EXERCISE DIRECTIONS — Rewrite the records below as a numbered list, one line per item, leaving out the blank lines.

§ §

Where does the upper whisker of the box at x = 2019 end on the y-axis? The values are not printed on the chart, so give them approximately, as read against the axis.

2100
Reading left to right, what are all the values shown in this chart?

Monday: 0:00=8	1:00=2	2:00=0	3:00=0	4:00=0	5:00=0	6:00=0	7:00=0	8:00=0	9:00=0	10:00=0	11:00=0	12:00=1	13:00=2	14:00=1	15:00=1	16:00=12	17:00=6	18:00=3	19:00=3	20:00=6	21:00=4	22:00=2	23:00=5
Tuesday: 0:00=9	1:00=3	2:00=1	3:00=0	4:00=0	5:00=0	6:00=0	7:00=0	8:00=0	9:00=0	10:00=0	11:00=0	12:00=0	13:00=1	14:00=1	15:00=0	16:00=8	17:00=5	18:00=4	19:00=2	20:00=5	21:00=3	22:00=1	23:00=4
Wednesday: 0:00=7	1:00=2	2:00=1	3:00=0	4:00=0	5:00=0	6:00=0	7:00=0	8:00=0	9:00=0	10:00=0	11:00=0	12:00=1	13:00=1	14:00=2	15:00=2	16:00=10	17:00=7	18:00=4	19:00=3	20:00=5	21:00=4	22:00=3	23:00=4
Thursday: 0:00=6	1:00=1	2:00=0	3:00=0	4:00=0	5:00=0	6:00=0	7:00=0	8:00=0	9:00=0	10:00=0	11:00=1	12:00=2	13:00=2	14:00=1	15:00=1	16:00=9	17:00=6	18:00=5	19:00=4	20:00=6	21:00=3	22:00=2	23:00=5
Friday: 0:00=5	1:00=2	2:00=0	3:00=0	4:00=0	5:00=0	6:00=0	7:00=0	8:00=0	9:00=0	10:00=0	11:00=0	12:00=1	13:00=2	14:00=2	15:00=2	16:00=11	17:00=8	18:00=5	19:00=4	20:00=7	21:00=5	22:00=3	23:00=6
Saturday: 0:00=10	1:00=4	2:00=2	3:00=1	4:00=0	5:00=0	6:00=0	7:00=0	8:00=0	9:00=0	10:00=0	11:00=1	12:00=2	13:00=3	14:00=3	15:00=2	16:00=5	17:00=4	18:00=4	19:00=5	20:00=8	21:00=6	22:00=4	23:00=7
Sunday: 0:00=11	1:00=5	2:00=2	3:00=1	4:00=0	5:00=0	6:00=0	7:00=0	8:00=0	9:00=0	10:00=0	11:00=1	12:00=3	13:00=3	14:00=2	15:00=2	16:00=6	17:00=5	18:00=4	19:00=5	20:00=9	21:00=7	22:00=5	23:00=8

§ §

ANSWER BOX —
1. Where does the upper whisker of the box at x = 2019 end on the y-axis? The values are not printed on the chart, so give them approximately, as read against the axis.
2. 2100
3. Reading left to right, what are all the values shown in this chart?
4. Monday: 0:00=8	1:00=2	2:00=0	3:00=0	4:00=0	5:00=0	6:00=0	7:00=0	8:00=0	9:00=0	10:00=0	11:00=0	12:00=1	13:00=2	14:00=1	15:00=1	16:00=12	17:00=6	18:00=3	19:00=3	20:00=6	21:00=4	22:00=2	23:00=5
5. Tuesday: 0:00=9	1:00=3	2:00=1	3:00=0	4:00=0	5:00=0	6:00=0	7:00=0	8:00=0	9:00=0	10:00=0	11:00=0	12:00=0	13:00=1	14:00=1	15:00=0	16:00=8	17:00=5	18:00=4	19:00=2	20:00=5	21:00=3	22:00=1	23:00=4
6. Wednesday: 0:00=7	1:00=2	2:00=1	3:00=0	4:00=0	5:00=0	6:00=0	7:00=0	8:00=0	9:00=0	10:00=0	11:00=0	12:00=1	13:00=1	14:00=2	15:00=2	16:00=10	17:00=7	18:00=4	19:00=3	20:00=5	21:00=4	22:00=3	23:00=4
7. Thursday: 0:00=6	1:00=1	2:00=0	3:00=0	4:00=0	5:00=0	6:00=0	7:00=0	8:00=0	9:00=0	10:00=0	11:00=1	12:00=2	13:00=2	14:00=1	15:00=1	16:00=9	17:00=6	18:00=5	19:00=4	20:00=6	21:00=3	22:00=2	23:00=5
8. Friday: 0:00=5	1:00=2	2:00=0	3:00=0	4:00=0	5:00=0	6:00=0	7:00=0	8:00=0	9:00=0	10:00=0	11:00=0	12:00=1	13:00=2	14:00=2	15:00=2	16:00=11	17:00=8	18:00=5	19:00=4	20:00=7	21:00=5	22:00=3	23:00=6
9. Saturday: 0:00=10	1:00=4	2:00=2	3:00=1	4:00=0	5:00=0	6:00=0	7:00=0	8:00=0	9:00=0	10:00=0	11:00=1	12:00=2	13:00=3	14:00=3	15:00=2	16:00=5	17:00=4	18:00=4	19:00=5	20:00=8	21:00=6	22:00=4	23:00=7
10. Sunday: 0:00=11	1:00=5	2:00=2	3:00=1	4:00=0	5:00=0	6:00=0	7:00=0	8:00=0	9:00=0	10:00=0	11:00=1	12:00=3	13:00=3	14:00=2	15:00=2	16:00=6	17:00=5	18:00=4	19:00=5	20:00=9	21:00=7	22:00=5	23:00=8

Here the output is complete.